Ideally, a PN is constructed dynamically using automation for the provisioning of the firewall rules (network and host), the network itself including subnets and ACLs, as well as provisioning the VMs, software and storage needed. The firewall rules are fairly consistent between different instances of a PN – they allow administrative systems to access hosts inside of the PN for patching or services like DNS or LDAP. A fully automated PN deployment also reduces the temptation to add a host to an existing protected enclave to reduce the time to deploy a new server.

Automation of the provisioning of a VM with base software is relatively easy, but allowing researchers to build more complex software environments while at the same type limiting access to the public internet can be challenging. Within the PN, we have used container deployment methods for both Singularity containers (singularity.lbl.gov) and docker containers (docker.com) which rely on continuous integration services (CI) provided by our gitlab server to dynamically build containers outside of a PN and then allow them to be moved into the PN. The goal is to restrict access on data transfers into and out of the PN consistent with data use agreements but still allow researchers access to the tools they need (and websites and support communities) to conduct their analysis. Examples of external data sources might be docker build scripts, patches, or repositories that are discipline specific and scattered across the internet – other examples are repositories like the comprehensive R Archive network (CRAN) which is mirrored at Duke but is outside of the PN. Researchers can develop their methods and toolsets outside of a PN and then move them into it when ready.
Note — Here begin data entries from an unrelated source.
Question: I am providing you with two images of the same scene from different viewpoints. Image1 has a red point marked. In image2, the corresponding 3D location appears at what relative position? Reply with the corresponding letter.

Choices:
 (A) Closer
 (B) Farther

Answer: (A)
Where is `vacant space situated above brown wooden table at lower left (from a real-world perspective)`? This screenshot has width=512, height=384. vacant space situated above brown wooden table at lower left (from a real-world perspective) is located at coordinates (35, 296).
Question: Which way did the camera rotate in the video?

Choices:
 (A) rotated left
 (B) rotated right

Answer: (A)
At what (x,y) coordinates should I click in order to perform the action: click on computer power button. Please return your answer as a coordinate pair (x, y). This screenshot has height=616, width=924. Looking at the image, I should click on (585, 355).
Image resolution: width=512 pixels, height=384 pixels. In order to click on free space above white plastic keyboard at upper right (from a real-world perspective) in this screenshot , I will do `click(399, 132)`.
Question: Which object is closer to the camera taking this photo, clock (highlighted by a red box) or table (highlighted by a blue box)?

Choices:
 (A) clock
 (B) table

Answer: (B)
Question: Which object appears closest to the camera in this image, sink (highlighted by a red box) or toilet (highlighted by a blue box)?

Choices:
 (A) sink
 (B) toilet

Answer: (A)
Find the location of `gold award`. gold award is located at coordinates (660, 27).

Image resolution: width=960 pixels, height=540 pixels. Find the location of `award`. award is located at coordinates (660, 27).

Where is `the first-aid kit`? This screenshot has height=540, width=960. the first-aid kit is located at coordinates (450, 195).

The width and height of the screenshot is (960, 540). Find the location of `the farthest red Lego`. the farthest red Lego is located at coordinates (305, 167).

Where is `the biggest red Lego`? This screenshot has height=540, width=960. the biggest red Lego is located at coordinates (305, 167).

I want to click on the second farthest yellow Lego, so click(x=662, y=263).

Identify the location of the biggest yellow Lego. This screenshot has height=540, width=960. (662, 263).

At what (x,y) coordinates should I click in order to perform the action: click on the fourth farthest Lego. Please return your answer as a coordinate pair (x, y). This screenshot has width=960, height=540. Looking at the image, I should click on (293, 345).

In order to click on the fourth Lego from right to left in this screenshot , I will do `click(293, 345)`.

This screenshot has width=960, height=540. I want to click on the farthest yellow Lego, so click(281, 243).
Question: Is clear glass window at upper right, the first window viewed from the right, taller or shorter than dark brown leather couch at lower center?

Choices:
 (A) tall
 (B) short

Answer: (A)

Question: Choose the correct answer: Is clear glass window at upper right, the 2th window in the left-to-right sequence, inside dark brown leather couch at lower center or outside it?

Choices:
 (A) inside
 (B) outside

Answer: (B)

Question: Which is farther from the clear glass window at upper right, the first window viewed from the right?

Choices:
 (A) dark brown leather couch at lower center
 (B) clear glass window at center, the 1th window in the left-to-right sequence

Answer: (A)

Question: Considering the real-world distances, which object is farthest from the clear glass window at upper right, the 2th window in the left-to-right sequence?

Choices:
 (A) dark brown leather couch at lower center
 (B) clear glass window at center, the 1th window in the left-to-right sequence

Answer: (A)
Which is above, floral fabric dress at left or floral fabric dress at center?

Once the container is built and copied into an appropriate server inside of a PN, the user can run it and have access to the full toolset they built outside. There are some cases where a proxy server is needed in addition to using our build methodology – namely when there are live lookups on public data inside of the PN – getting information from public sources such as live geo tags for example.

Overall, a PN is a simple construct to allow users to access sensitive data in a secure fashion that minimizes the friction typically associated with operating on a remote service – from reproducing the desktop model when appropriate or giving the researchers access to the same tools they use when doing work on less sensitive data. The key to achieving this is automating as much of the deployment as possible – from building the networks, firewalls, and VMs, to the tools used by the researchers to build, update, and deploy the tools they use. The difficult problem to address is the varied data security requirements from data providers – automated provisioning to meet a variety of needs is more difficult.

In the PDE, Duke has coupled the secure infrastructure provided by the PN with operational, administrative and legal support for researchers on the processes involved in restricted data acquisition, use, and compliance. The PN is used for research with fewer formal compliance requirements and for internal administrative data such as HR, business operations, and academic records.